- **Tarefa escrita**
Transcreva sem alterações o trecho do texto sobre a alimentação escolar que vai de "Orçamento federal do" a "inflação dos alimentos.".

Referência para o mundo, alimentação escolar brasileira ainda é subfinanciada

Orçamento federal do PNAE é de R$ 0,50 por dia para 70% dos estudantes; Em projeção otimista, com reajustes anuais baseados na inflação dos alimentos, levará 10 anos para valor chegar a R$1

25 de setembro de 2025 | Notícias, Reajustapnae

Por Yuri Simeon
Do Observatório da Alimentação Escolar (ÓAÊ)

O Programa Nacional de Alimentação Escolar (PNAE) é reconhecido como uma das políticas públicas mais importantes do mundo no combate à fome, assegurando refeições para aproximadamente 40 milhões de estudantes da educação básica. No entanto, a política enfrenta um sério desafio: a defasagem do orçamento diante de reajustes esporádicos abaixo da inflação dos alimentos.

O valor destinado atualmente pelo governo federal para 27,8 milhões de estudantes matriculados no ensino fundamental e médio da rede pública – representando 70% do total de estudantes atendidos pelo programa – é de apenas R$ 0,50 por estudante/dia. Os valores por estudante – per capita – variam de acordo com a modalidade de ensino.

Estados e municípios devem complementar esse montante com recursos próprios, porém, em muitos casos, os recursos federais são a única garantia para o fornecimento de alimentação no ambiente escolar. Em regiões como Norte e Nordeste, mais de 30% dos municípios declararam não ter conseguido complementar os repasses em 2022.

- **Dados fornecidos**

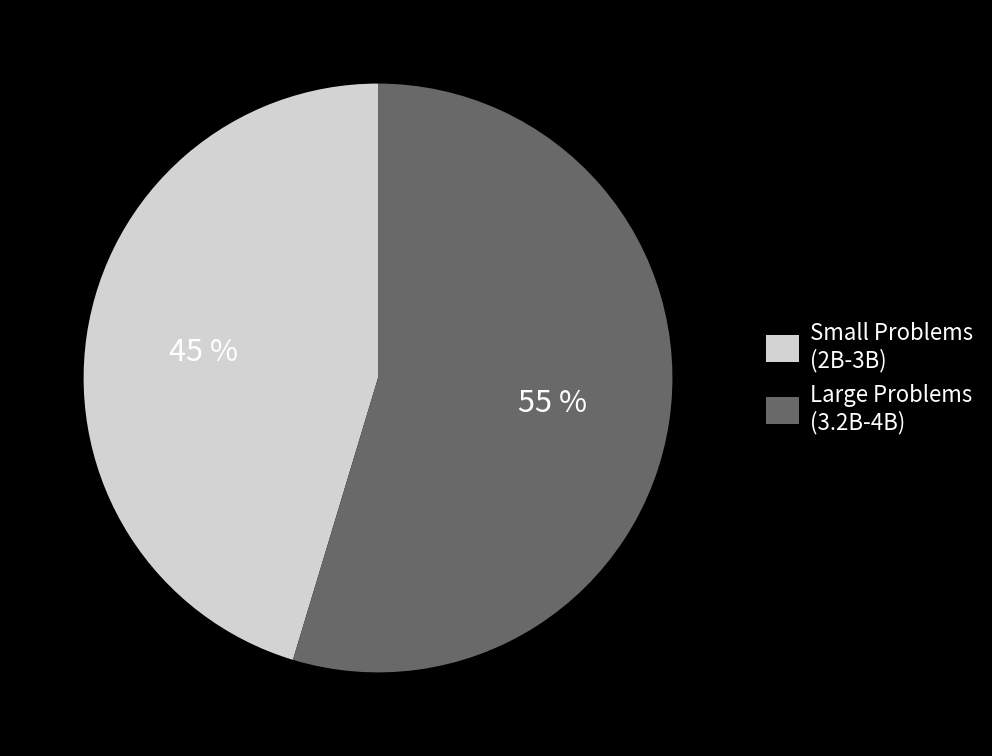

Does Large Problems (3.2B-4B) represent more than half of the total?

Yes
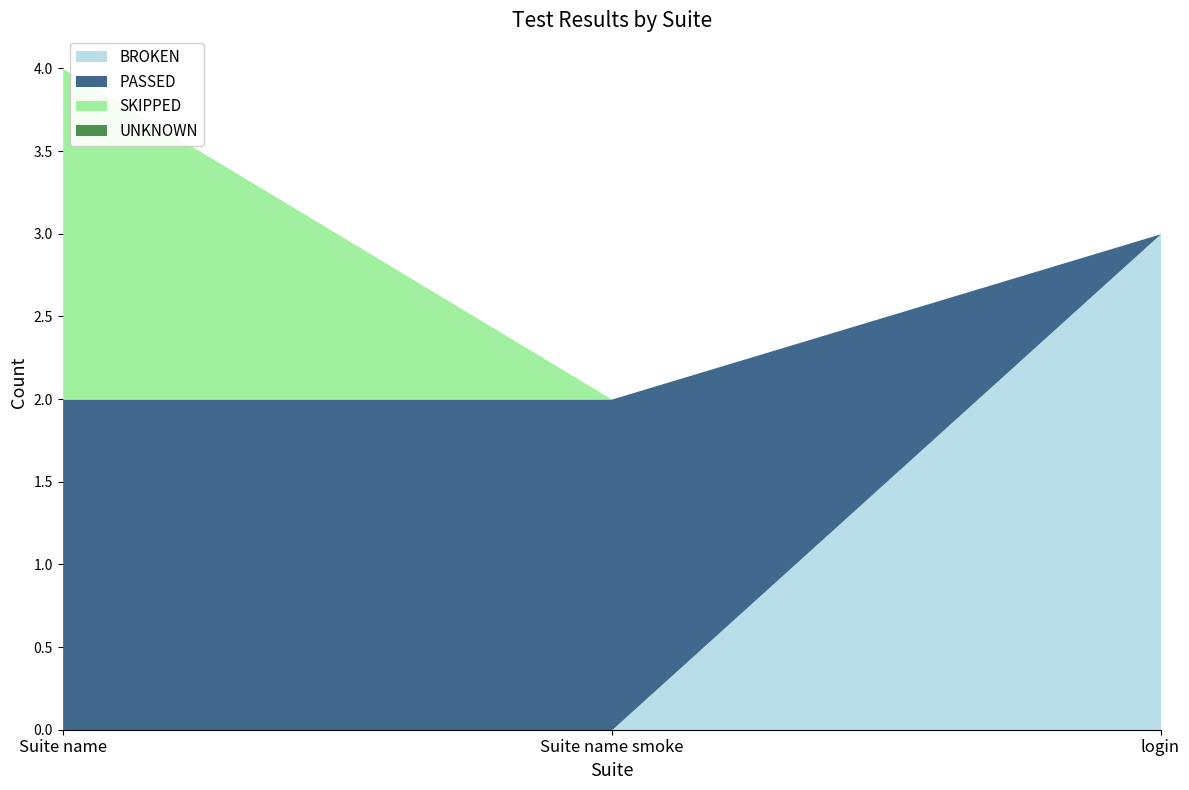

True or false: SKIPPED has a value of -1 at login.

False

- **Solução do problema**
Orçamento federal do PNAE é de R$ 0,50 por dia para 70% dos estudantes; Em projeção otimista, com reajustes anuais baseados na inflação dos alimentos, levará 10 anos para valor chegar a R$1

25 de setembro de 2025 | Notícias, Reajustapnae

Por Yuri Simeon
Do Observatório da Alimentação Escolar (ÓAÊ)

O Programa Nacional de Alimentação Escolar (PNAE) é reconhecido como uma das políticas públicas mais importantes do mundo no combate à fome, assegurando refeições para aproximadamente 40 milhões de estudantes da educação básica. No entanto, a política enfrenta um sério desafio: a defasagem do orçamento diante de reajustes esporádicos abaixo da inflação dos alimentos.